El modelo político emanado de la Revolución se articuló en torno a una inusitada concentración de poder en manos del Presidente de la República. Se trató de un régimen en el que tanto el diseño constitucional como el sistema político fundado en la presencia omniabarcante de un partido hegemónico, propiciaban una peculiar concentración de poder en las manos del Ejecutivo. En ese sentido, el presidencialismo mexicano se fundaba en una serie de importantes facultades constitucionales conferidas desde la Carta Magna al titular del Ejecutivo lo mismo que en una serie de facultades metaconstitucionales que multiplicaban su capacidad de control y decisión.1
El cambio político provocó que el pluralismo no sólo se multiplicara sino que, poco a poco, fuera colonizando las instituciones representativas del Estado mexicano. Ello a su vez ocasionó que, en los hechos, prácticamente todas las facultades metaconstitucionales del Ejecutivo, que pasaban por la hegemonía y el control del partido del Presidente en los órganos de decisión política, desaparecieran, y con ello su capacidad de mando casi omnímodo.
Esa nueva realidad plantea la necesidad de encontrar mecanismos institucionales que permitan enfrentar los retos que inevitablemente impone la nueva realidad política en términos de la capacidad de gobernar al Estado mexicano.

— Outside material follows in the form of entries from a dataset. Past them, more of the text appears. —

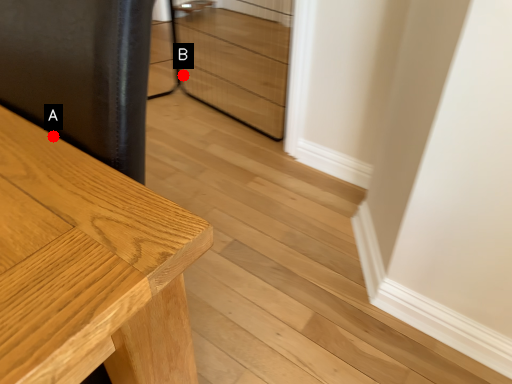
Question: Two points are circled on the image, labeled by A and B beside each circle. Which point is closer to the camera taking this photo?

Choices:
 (A) A is closer
 (B) B is closer

Answer: (A)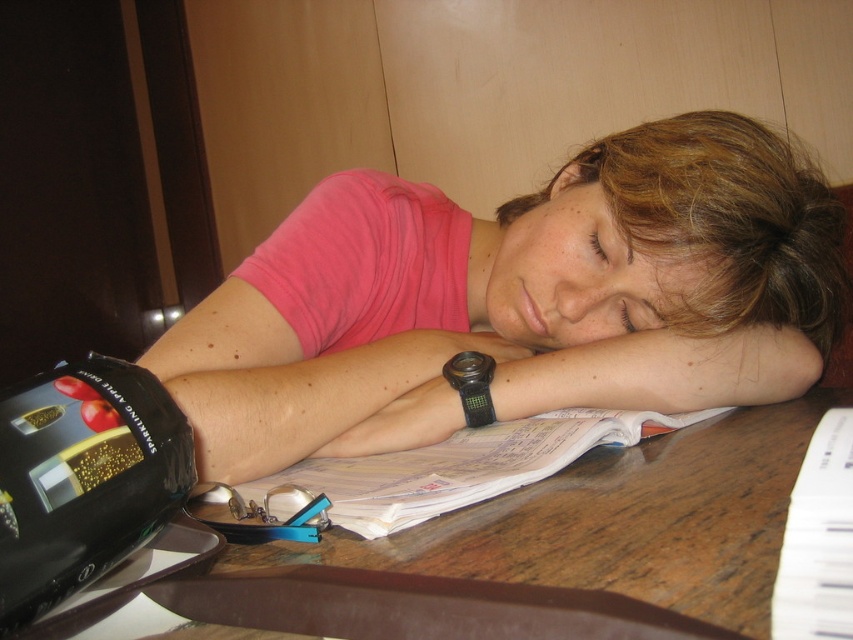
Question: Is pink fabric shirt at center closer to the viewer compared to brown hair at center?

Choices:
 (A) yes
 (B) no

Answer: (A)

Question: Which object appears closest to the camera in this image?

Choices:
 (A) brown hair at center
 (B) pink fabric shirt at center

Answer: (B)

Question: Which object is farther from the camera taking this photo?

Choices:
 (A) brown hair at center
 (B) pink fabric shirt at center

Answer: (A)

Question: Which object appears closest to the camera in this image?

Choices:
 (A) brown hair at center
 (B) pink fabric shirt at center

Answer: (B)

Question: Considering the relative positions of pink fabric shirt at center and brown hair at center in the image provided, where is pink fabric shirt at center located with respect to brown hair at center?

Choices:
 (A) right
 (B) left

Answer: (B)

Question: Does pink fabric shirt at center lie behind brown hair at center?

Choices:
 (A) yes
 (B) no

Answer: (B)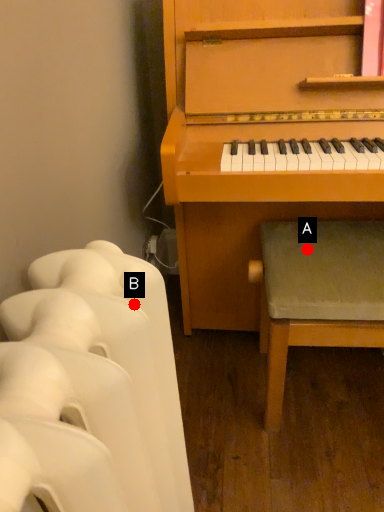
Question: Two points are circled on the image, labeled by A and B beside each circle. Which point is further to the camera?

Choices:
 (A) A is further
 (B) B is further

Answer: (A)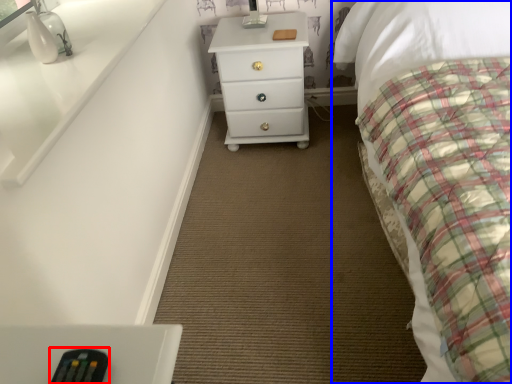
Question: Which of the following is the closest to the observer, remote (highlighted by a red box) or bed (highlighted by a blue box)?

Choices:
 (A) remote
 (B) bed

Answer: (B)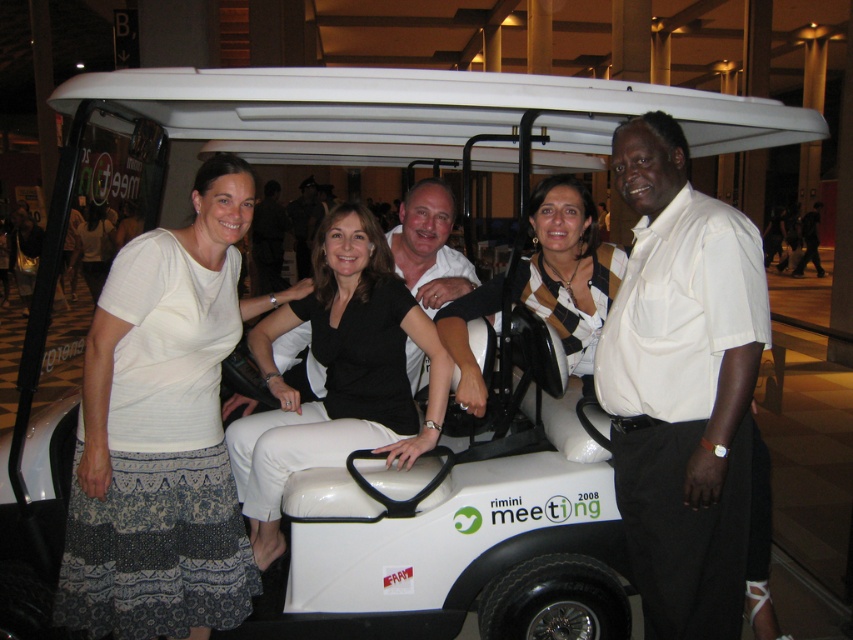
In the scene shown: Who is shorter, white textured skirt at lower left or matte black shirt at center?

With less height is white textured skirt at lower left.

Which is more to the right, white textured skirt at lower left or matte black shirt at center?

white textured skirt at lower left

Does point (125, 253) come behind point (306, 220)?

That is False.

At what (x,y) coordinates should I click in order to perform the action: click on white textured skirt at lower left. Please return your answer as a coordinate pair (x, y). Looking at the image, I should click on (163, 432).

Is point (438, 380) closer to camera compared to point (461, 333)?

Yes, it is.

Does point (387, 420) lie behind point (584, 273)?

No, it is not.

The image size is (853, 640). Find the location of `black matte pants at center`. black matte pants at center is located at coordinates (337, 376).

Which is more to the left, white shirt at center or white smooth golf cart at center?

white smooth golf cart at center is more to the left.

The height and width of the screenshot is (640, 853). In order to click on white shirt at center in this screenshot , I will do `click(682, 385)`.

Between point (625, 499) and point (416, 243), which one is positioned behind?

The point (416, 243) is behind.

The height and width of the screenshot is (640, 853). Identify the location of white shirt at center. (682, 385).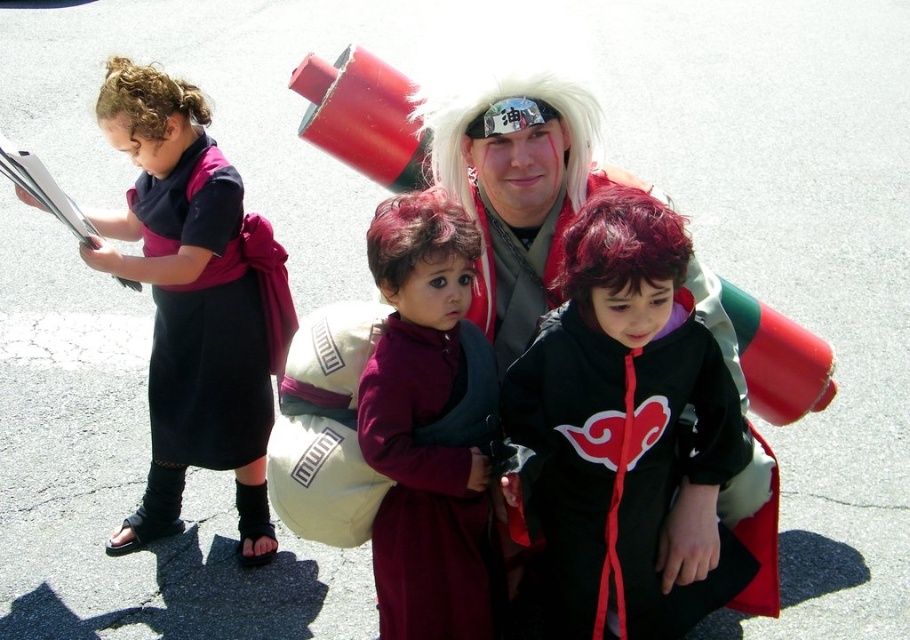
Question: Which point is farther to the camera?

Choices:
 (A) dark red curly wig at center
 (B) matte black hoodie at center
 (C) shiny red wig at center

Answer: (B)

Question: Is black matte dress at left closer to the viewer compared to shiny red wig at center?

Choices:
 (A) no
 (B) yes

Answer: (A)

Question: Based on their relative distances, which object is nearer to the dark red curly wig at center?

Choices:
 (A) matte black hoodie at center
 (B) velvet maroon robe at center

Answer: (B)

Question: Observing the image, what is the correct spatial positioning of dark red curly wig at center in reference to curly hair at upper left?

Choices:
 (A) left
 (B) right

Answer: (B)

Question: Estimate the real-world distances between objects in this image. Which object is closer to the curly hair at upper left?

Choices:
 (A) matte black hoodie at center
 (B) shiny red wig at center

Answer: (A)

Question: Is black matte hoodie at center bigger than shiny red wig at center?

Choices:
 (A) yes
 (B) no

Answer: (A)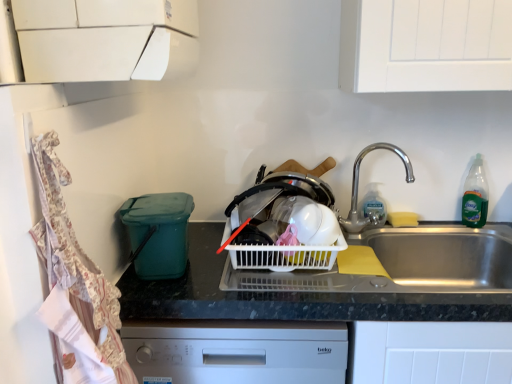
Question: Does silver metallic faucet at upper right have a larger size compared to teal plastic bin at left?

Choices:
 (A) yes
 (B) no

Answer: (B)

Question: Does silver metallic faucet at upper right appear on the right side of teal plastic bin at left?

Choices:
 (A) no
 (B) yes

Answer: (B)

Question: Would you consider silver metallic faucet at upper right to be distant from teal plastic bin at left?

Choices:
 (A) no
 (B) yes

Answer: (A)

Question: Is the depth of silver metallic faucet at upper right less than that of teal plastic bin at left?

Choices:
 (A) yes
 (B) no

Answer: (B)

Question: From the image's perspective, is silver metallic faucet at upper right located above teal plastic bin at left?

Choices:
 (A) no
 (B) yes

Answer: (B)

Question: Is teal plastic bin at left situated inside white plastic basket at center or outside?

Choices:
 (A) outside
 (B) inside

Answer: (A)

Question: Is teal plastic bin at left wider or thinner than white plastic basket at center?

Choices:
 (A) thin
 (B) wide

Answer: (A)

Question: Considering the positions of teal plastic bin at left and white plastic basket at center in the image, is teal plastic bin at left bigger or smaller than white plastic basket at center?

Choices:
 (A) big
 (B) small

Answer: (A)

Question: Considering their positions, is teal plastic bin at left located in front of or behind white plastic basket at center?

Choices:
 (A) behind
 (B) front

Answer: (B)

Question: From the image's perspective, relative to white plastic basket at center, is black plastic container at left above or below?

Choices:
 (A) above
 (B) below

Answer: (B)

Question: Visually, is black plastic container at left positioned to the left or to the right of white plastic basket at center?

Choices:
 (A) left
 (B) right

Answer: (A)

Question: From a real-world perspective, relative to white plastic basket at center, is black plastic container at left vertically above or below?

Choices:
 (A) below
 (B) above

Answer: (A)

Question: Is black plastic container at left inside or outside of white plastic basket at center?

Choices:
 (A) outside
 (B) inside

Answer: (A)

Question: Does point (278, 190) appear closer or farther from the camera than point (87, 292)?

Choices:
 (A) closer
 (B) farther

Answer: (B)

Question: Is white plastic basket at center bigger or smaller than teal plastic bin at left?

Choices:
 (A) big
 (B) small

Answer: (B)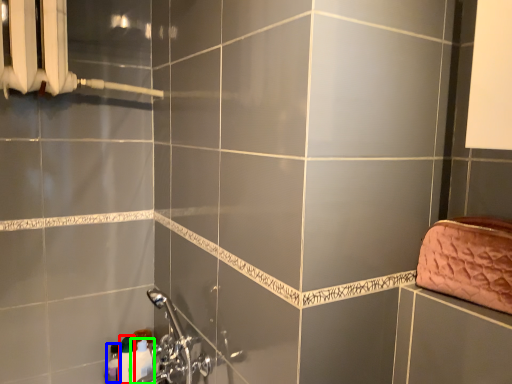
Question: Estimate the real-world distances between objects in this image. Which object is farther from toiletry (highlighted by a red box), toiletry (highlighted by a blue box) or toiletry (highlighted by a green box)?

Choices:
 (A) toiletry
 (B) toiletry

Answer: (B)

Por un lado, el esquema constitucional había sido diseñado para responder de manera funcional al régimen autoritario que se consolidó a lo largo del siglo pasado y ahora, luego del proceso de transformación democrática, resulta disfuncional (e incluso perjudicial) para estimular la colaboración y la corresponsabilidad de los diversos actores políticos. Tenemos, para decirlo de otra manera, una arquitectura institucional que responde a un sistema particularmente autocrático —en donde las decisiones generalmente caían desde lo alto— para regir a una sociedad democrática y atravesada por un intenso pluralismo. En ese sentido, la compleja realidad política nos está demostrando que el diseño del Estado no está sirviendo para proporcionar los canales institucionales para que las diferencias se procesen ni para estimular el compromiso entre las partes.
Lo anterior presenta una paradoja: seguimos teniendo una serie de facultades no democráticas en manos del Poder Ejecutivo (como el monopolio de la acción penal o el ser en los hechos el árbitro de las relaciones laborales) y que han sido fuente constante de confrontación política (como lo demuestran los conflictos sindicales de los últimos años alimentados en buena medida por decisiones de los órganos del Ejecutivo), pero a la vez tenemos a una Presidencia sin la fuerza suficiente para sostener una relación institucional eficaz, respetuosa de la potestad parlamentaria, y que le permita no obstante construir y articular consensos. Es cierto que esto último es producto de la incapacidad política de los gobiernos que se han enfrentado a la falta de mayorías, pero también lo es que no existe ningún estímulo institucional para construir esas mayorías y que generen una corresponsabilidad de los actores políticos —sobre todo de las oposiciones— en la conducción del Estado. Y en ello la forma de gobierno presidencial (con independencia de que en México el diseño constitucional confiere al Presidente atribuciones inexistentes en otros modelos presidenciales, particularmente el norteamericano) contribuye fuertemente a estimular la confrontación política y el obstruccionismo, en virtud de que se funda en una lógica de “todo o nada”, un juego de suma cero en donde, frente al ganador, los perdedores de una elección presidencial no tienen ningún estímulo institucional para sumar esfuerzos y sí una permanente tentación de bloquear, en la medida de sus fuerzas, la acción gubernamental.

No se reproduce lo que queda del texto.